**Task item**
With the line containing "ring dip: (754, 300)" as the start and the line containing "index tip: (1200, 896)" as the end, transcribe that span of the entries below exactly, including both.

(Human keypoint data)
============
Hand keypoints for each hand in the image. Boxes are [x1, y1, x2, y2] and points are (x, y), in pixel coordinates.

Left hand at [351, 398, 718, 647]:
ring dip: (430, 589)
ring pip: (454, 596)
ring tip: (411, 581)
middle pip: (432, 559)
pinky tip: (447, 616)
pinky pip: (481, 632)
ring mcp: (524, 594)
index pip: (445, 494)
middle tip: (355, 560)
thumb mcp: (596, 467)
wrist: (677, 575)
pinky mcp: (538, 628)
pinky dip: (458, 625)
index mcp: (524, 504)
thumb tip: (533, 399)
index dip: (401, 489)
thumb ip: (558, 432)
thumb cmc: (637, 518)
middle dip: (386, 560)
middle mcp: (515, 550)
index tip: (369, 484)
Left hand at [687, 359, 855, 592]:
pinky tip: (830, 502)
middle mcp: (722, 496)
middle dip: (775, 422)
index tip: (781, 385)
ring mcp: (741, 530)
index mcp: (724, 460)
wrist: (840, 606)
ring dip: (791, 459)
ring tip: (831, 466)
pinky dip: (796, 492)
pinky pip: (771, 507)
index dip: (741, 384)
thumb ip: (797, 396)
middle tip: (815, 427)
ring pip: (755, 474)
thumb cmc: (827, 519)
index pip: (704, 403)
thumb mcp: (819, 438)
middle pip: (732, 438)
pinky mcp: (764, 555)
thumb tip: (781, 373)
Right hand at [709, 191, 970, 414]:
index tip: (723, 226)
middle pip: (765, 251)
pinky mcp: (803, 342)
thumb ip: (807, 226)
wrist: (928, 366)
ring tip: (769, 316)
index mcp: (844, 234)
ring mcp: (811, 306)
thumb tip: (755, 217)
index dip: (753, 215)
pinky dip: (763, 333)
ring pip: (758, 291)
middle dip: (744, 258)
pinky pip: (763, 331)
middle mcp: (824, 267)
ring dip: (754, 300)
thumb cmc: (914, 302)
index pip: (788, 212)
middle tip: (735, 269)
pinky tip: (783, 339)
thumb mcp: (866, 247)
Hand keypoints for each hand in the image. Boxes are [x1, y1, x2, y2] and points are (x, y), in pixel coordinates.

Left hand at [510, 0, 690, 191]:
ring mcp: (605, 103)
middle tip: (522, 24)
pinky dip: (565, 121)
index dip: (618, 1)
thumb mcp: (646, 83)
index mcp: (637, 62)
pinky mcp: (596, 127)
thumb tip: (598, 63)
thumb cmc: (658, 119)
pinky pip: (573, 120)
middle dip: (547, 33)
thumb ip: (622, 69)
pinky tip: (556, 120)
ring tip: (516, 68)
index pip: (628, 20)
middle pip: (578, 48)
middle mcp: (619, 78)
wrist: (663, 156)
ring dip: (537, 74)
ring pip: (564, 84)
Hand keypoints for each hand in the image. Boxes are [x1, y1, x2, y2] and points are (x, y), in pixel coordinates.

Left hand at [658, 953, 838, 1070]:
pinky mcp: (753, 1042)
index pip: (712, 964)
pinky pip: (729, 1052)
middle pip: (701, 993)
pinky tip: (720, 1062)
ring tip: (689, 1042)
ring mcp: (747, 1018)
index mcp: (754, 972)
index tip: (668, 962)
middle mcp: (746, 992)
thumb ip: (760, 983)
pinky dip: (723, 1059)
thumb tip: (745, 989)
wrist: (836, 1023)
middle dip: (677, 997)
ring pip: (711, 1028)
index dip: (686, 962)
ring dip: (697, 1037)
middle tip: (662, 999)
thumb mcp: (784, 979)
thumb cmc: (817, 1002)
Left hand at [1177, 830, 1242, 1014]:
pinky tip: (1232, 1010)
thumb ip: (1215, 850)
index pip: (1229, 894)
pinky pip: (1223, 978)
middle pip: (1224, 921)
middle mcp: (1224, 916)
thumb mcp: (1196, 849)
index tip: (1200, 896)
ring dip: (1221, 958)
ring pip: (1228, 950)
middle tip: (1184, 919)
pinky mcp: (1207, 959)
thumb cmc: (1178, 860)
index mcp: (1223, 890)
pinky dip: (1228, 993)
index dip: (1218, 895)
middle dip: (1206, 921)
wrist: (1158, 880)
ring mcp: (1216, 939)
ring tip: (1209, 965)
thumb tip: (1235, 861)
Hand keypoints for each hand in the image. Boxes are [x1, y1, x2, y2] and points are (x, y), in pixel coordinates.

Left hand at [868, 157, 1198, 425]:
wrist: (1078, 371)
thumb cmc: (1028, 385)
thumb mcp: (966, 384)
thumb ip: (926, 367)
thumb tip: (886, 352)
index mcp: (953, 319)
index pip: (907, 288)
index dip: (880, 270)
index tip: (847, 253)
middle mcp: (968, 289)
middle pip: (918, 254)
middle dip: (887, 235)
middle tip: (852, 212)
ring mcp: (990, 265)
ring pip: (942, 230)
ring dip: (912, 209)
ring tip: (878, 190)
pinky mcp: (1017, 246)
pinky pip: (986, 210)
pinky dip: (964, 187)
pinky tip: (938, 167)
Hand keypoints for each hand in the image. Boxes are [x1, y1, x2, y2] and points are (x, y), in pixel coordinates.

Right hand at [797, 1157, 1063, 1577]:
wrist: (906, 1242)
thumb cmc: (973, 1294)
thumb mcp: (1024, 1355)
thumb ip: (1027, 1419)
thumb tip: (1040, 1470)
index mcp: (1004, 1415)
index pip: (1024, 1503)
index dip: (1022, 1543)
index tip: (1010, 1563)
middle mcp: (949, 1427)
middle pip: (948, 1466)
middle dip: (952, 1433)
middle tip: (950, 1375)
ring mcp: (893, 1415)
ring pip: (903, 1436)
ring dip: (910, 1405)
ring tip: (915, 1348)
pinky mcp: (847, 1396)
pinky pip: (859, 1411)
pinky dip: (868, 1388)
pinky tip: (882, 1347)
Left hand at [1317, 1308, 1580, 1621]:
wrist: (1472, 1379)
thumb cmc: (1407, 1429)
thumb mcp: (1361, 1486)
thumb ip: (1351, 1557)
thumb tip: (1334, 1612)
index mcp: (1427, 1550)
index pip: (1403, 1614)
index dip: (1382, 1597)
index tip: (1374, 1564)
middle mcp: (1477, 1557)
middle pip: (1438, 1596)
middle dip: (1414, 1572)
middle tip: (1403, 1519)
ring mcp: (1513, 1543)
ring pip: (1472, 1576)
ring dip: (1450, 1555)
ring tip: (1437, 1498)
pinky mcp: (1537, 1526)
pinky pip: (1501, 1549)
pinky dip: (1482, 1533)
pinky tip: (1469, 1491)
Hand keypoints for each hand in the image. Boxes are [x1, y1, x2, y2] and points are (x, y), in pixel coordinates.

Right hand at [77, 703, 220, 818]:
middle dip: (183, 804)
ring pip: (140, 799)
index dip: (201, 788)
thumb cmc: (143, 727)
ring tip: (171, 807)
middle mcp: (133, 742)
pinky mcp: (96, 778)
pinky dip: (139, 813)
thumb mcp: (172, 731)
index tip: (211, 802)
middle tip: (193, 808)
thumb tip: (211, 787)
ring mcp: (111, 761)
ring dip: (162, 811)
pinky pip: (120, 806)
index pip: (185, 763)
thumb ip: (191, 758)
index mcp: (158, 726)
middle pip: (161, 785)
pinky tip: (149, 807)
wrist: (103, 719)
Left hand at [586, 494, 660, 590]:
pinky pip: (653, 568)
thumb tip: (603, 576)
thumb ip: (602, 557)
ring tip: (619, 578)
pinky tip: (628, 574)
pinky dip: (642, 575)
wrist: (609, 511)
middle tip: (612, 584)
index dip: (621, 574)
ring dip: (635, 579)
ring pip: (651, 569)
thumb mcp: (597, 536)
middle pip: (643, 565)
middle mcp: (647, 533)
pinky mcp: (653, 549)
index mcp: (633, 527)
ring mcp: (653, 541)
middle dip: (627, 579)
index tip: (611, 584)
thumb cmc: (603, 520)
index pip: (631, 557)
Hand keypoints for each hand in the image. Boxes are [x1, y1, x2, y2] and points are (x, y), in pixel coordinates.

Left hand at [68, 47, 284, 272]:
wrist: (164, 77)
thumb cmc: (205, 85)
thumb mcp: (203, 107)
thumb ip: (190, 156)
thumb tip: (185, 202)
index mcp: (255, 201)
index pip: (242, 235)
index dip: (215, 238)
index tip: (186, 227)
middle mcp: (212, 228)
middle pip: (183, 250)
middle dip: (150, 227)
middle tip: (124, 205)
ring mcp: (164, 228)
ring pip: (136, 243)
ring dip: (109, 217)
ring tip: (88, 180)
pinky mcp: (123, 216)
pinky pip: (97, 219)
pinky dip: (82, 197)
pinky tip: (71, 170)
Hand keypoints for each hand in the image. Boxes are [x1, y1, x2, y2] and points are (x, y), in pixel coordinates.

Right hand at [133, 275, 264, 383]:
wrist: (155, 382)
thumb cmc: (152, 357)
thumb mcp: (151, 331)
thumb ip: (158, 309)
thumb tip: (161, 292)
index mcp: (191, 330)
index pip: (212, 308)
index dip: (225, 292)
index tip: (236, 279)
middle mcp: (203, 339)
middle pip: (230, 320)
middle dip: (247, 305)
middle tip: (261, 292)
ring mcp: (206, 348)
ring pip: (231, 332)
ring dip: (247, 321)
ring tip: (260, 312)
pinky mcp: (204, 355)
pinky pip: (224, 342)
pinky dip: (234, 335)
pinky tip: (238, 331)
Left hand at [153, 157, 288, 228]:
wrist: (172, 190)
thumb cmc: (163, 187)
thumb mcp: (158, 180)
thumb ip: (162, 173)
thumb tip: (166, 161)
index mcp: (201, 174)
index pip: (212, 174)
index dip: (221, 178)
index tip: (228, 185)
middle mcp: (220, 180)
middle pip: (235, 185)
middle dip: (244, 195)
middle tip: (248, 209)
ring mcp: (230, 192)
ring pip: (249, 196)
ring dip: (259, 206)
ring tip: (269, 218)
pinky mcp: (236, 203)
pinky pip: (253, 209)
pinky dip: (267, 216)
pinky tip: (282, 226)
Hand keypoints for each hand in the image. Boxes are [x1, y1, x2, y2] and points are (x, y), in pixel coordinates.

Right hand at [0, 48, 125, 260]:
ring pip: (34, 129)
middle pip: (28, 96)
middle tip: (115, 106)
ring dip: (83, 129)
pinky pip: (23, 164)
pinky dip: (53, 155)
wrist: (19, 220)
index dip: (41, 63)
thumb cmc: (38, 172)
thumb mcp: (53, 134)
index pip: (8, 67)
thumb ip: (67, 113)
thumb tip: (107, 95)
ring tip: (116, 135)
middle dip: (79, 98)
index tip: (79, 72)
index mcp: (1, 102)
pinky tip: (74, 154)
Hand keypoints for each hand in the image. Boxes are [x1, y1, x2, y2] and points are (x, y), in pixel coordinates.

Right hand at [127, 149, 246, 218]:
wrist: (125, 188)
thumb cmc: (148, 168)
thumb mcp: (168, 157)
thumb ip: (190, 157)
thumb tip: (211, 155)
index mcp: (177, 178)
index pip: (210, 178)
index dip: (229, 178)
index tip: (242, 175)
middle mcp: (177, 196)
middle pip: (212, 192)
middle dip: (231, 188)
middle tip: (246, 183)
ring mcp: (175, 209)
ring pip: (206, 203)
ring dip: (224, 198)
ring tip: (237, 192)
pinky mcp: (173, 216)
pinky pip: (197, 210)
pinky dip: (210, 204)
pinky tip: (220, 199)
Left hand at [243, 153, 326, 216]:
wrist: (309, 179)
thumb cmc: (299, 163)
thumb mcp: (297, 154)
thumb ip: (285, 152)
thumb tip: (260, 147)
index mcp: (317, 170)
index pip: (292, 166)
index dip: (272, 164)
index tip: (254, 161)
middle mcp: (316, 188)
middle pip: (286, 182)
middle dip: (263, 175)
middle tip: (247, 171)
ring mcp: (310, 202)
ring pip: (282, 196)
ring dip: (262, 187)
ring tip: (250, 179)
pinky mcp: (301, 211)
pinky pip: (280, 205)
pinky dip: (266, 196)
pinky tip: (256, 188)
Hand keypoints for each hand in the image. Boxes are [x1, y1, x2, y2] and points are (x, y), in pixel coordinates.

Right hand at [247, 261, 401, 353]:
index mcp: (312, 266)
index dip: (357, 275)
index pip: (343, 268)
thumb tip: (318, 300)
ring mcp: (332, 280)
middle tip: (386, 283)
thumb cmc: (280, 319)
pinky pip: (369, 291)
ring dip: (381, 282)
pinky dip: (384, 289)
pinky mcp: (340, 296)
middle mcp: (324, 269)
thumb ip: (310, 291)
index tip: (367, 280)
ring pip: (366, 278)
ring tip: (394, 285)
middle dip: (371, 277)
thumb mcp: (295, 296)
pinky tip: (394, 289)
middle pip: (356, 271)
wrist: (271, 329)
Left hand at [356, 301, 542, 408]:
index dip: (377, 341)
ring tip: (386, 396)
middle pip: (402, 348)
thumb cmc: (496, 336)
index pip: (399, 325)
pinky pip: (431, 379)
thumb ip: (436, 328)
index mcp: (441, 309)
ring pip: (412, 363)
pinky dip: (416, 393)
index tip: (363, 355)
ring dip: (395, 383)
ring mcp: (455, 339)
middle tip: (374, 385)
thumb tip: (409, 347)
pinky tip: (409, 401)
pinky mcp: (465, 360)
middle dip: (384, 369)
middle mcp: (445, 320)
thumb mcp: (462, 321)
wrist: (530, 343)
============
**Solution to this exercise**
ring dip: (754, 300)
thumb cmc: (914, 302)
index pip: (788, 212)
middle tip: (735, 269)
pinky tip: (783, 339)
thumb mcp: (866, 247)
Hand keypoints for each hand in the image. Boxes are [x1, y1, x2, y2] and points are (x, y), in pixel coordinates.

Left hand at [510, 0, 690, 191]:
ring mcp: (605, 103)
middle tip: (522, 24)
pinky dip: (565, 121)
index dip: (618, 1)
thumb mcp: (646, 83)
index mcp: (637, 62)
pinky mcp: (596, 127)
thumb tip: (598, 63)
thumb cmc: (658, 119)
pinky pip: (573, 120)
middle dip: (547, 33)
thumb ip: (622, 69)
pinky tip: (556, 120)
ring tip: (516, 68)
index pip: (628, 20)
middle pip: (578, 48)
middle mcp: (619, 78)
wrist: (663, 156)
ring dip: (537, 74)
ring pip: (564, 84)
Hand keypoints for each hand in the image. Boxes are [x1, y1, x2, y2] and points are (x, y), in pixel coordinates.

Left hand at [658, 953, 838, 1070]:
pinky mcp: (753, 1042)
index pip: (712, 964)
pinky pip: (729, 1052)
middle pip: (701, 993)
pinky tip: (720, 1062)
ring tip: (689, 1042)
ring mcp: (747, 1018)
index mcp: (754, 972)
index tip: (668, 962)
middle mcp: (746, 992)
thumb ip: (760, 983)
pinky dip: (723, 1059)
thumb tip: (745, 989)
wrist: (836, 1023)
middle dip: (677, 997)
ring pip: (711, 1028)
index dip: (686, 962)
ring dip: (697, 1037)
middle tip: (662, 999)
thumb mcp: (784, 979)
thumb cmc: (817, 1002)
Left hand at [1177, 830, 1242, 1014]:
pinky tip: (1232, 1010)
thumb ip: (1215, 850)
index pip: (1229, 894)
pinky pip: (1223, 978)
middle pip: (1224, 921)
middle mcp: (1224, 916)
thumb mcp: (1196, 849)
index tip: (1200, 896)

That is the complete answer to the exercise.